Before I approve a pull request, I always check out the branch locally and test the code manually. It’s often the first thing I do as part of a code review. This is not because I distrust the person who wrote it or the test suite that passed it. It’s because nothing replaces the context and confidence you get from seeing a change work in front of you.
Understand the change at a deeper level.
Reading a PR in the browser makes it easy to skim. Pulling the branch down and running it makes me slow down and actually see what the change is doing. I can see how it behaves in practice, how it affects the rest of the system, and whether it really achieves its intended outcome.
That hands-on run often surfaces little details that are easy to miss in a static review. It helps me confirm not just that the code works, but it works in a way that makes sense for the product and the people using it. It also gives me deeper context for the code’s intended outcomes when I dive into the Github diff.
Confirm it meets requirements and designs.
A passing test suite only verifies what the author has written into the tests.
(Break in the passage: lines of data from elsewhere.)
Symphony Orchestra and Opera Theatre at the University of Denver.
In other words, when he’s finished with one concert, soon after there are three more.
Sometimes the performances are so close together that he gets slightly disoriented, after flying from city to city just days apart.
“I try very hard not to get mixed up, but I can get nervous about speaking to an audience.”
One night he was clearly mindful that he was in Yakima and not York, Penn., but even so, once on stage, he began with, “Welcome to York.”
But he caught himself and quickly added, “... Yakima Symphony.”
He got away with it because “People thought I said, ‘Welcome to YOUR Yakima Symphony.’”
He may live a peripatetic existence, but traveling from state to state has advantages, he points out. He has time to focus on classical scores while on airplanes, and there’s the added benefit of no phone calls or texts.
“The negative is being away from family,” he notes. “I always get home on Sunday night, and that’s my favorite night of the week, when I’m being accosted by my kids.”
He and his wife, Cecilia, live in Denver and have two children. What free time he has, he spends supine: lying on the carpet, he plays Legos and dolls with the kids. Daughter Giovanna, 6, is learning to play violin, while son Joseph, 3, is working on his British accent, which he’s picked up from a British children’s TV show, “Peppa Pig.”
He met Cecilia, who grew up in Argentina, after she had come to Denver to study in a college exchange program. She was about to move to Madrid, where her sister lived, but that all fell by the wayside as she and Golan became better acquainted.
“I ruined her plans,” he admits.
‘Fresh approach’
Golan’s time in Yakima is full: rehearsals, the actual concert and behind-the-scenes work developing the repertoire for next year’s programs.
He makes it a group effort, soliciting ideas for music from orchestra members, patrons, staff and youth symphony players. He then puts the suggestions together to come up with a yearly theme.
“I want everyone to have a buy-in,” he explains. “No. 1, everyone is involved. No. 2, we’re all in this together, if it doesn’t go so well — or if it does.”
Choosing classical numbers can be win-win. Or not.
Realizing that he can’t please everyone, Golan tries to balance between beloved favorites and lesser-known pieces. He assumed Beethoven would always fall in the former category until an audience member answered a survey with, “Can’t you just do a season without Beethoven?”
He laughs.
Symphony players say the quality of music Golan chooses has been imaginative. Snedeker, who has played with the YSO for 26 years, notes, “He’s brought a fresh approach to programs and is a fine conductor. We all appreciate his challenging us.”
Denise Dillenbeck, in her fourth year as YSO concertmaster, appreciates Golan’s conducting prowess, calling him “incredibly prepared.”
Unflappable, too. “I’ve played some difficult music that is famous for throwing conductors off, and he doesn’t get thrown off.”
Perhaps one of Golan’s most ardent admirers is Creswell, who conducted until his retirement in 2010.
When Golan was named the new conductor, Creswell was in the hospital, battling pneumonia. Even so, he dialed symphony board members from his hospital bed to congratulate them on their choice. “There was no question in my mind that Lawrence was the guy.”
It can’t tell you if the change actually meets the requirements, matches the designs, or aligns with the intended user experience.
Running the branch locally lets me compare the change directly against the specs and designs, checking if the details match the intent. I started doing this early in my career, when I was new to code reviewing. Most of the feedback I could think give was checking a change against the requirements. At the time, I did not have the experience to know what to correct just from reading the code, but when I’d test PR branches locally, it gave me an area where I could still make impactful suggestions. It has stayed part of my process because it consistently catches inconsistencies with requirements, even as my reviews now include far more code-focused feedback.
Spot edge cases and gaps in automated testing.
Tests are written by people, and people miss things. When I test PR branches locally, I often think of edge cases the author might not have considered. This can reveal situations they might have missed or should add tests for.
Additionally, while automated tests are valuable, they can still rely on mocks or only cover known conditions. I can certainly think of times where the test suite passed, but I found something that didn’t work because it was mocked in the tests. Local testing helps me catch issues before they reach production.
Conclusion: Tests are good, but manual testing is still important.
Tests are essential, but they can be limited, especially when they involve mocks or do not cover every possible interaction. Checking out a branch and running it locally is the fastest way to validate that a change truly works, makes sense, and fulfills the intended outcome. It can be extra important when a project has limited budget or scope for QA testing.
It’s a simple habit that consistently produces fewer bugs, better quality, and greater confidence in what we ship.